◆ Exercise requirements:
1) Answer these from the page on Alexei Kitaev:
(a) Who was his doctoral advisor?
(b) What was the title of his thesis, and in what year was it completed?
(c) What position does he currently hold?
2) Reproduce the part of the page on Alexei Kitaev between "- Doctoral advisor: Valery" and "Institute of Technology.", inclusive.

[Start Source document]

- Born: August 23, 1963 (age 63) Soviet Union
- Education: Moscow Institute of Physics and Technology
- Known for: Kitaev chain Kitaev spin liquid Kitaev's periodic table Toric code Sachdev–Ye–Kitaev model Quantum phase estimation Solovay–Kitaev theorem Magic state distillation Gottesman–Kitaev–Preskill code Quantum threshold theorem QIP QMA
- Awards: Breakthrough Prize in Fundamental Physics (2012); Dirac Medal (2015); Oliver E. Buckley Condensed Matter Prize (2017); Henri Poincaré Prize (2024);
- Scientific career
- Fields: Condensed matter theory Quantum computing
- Workplaces: California Institute of Technology Kavli Institute for Theoretical Physics
- Thesis: Electronic properties of quasicrystals (Russian: Электронные свойства квазикристаллов) (1989)
- Doctoral advisor: Valery Pokrovsky

= Alexei Kitaev =

Russian-American physicist (born 1963)

Alexei Yurievich Kitaev (Алексей Юрьевич Китаев; born August 26, 1963) is a Russian-American theoretical physicist.

He is currently a professor of theoretical physics and mathematics at the California Institute of Technology.

[End Source document]
[Start Data]

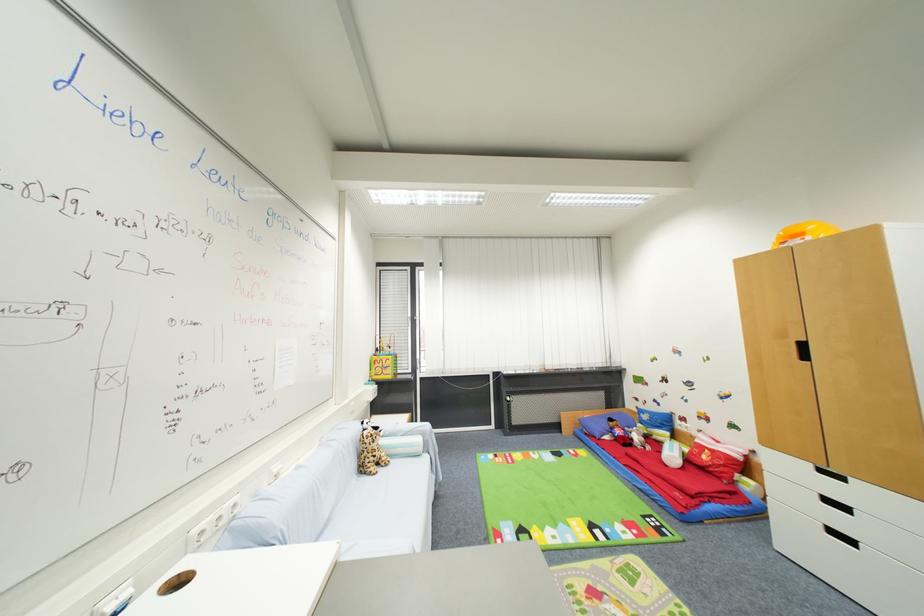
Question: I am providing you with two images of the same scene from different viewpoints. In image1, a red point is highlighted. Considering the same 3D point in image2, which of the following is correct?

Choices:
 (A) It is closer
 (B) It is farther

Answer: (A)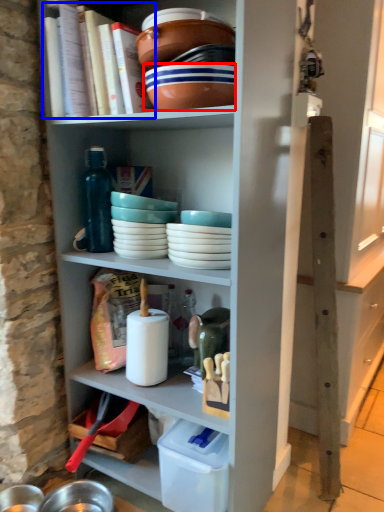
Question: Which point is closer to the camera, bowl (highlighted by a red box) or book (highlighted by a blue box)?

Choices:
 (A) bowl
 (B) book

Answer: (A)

[End Data]

◆ Answers for the tasks:
1)
(a) Valery Pokrovsky
(b) Electronic properties of quasicrystals, 1989
(c) Professor of theoretical physics and mathematics at the California Institute of Technology

2)
- Doctoral advisor: Valery Pokrovsky

= Alexei Kitaev =

Russian-American physicist (born 1963)

Alexei Yurievich Kitaev (Алексей Юрьевич Китаев; born August 26, 1963) is a Russian-American theoretical physicist.

He is currently a professor of theoretical physics and mathematics at the California Institute of Technology.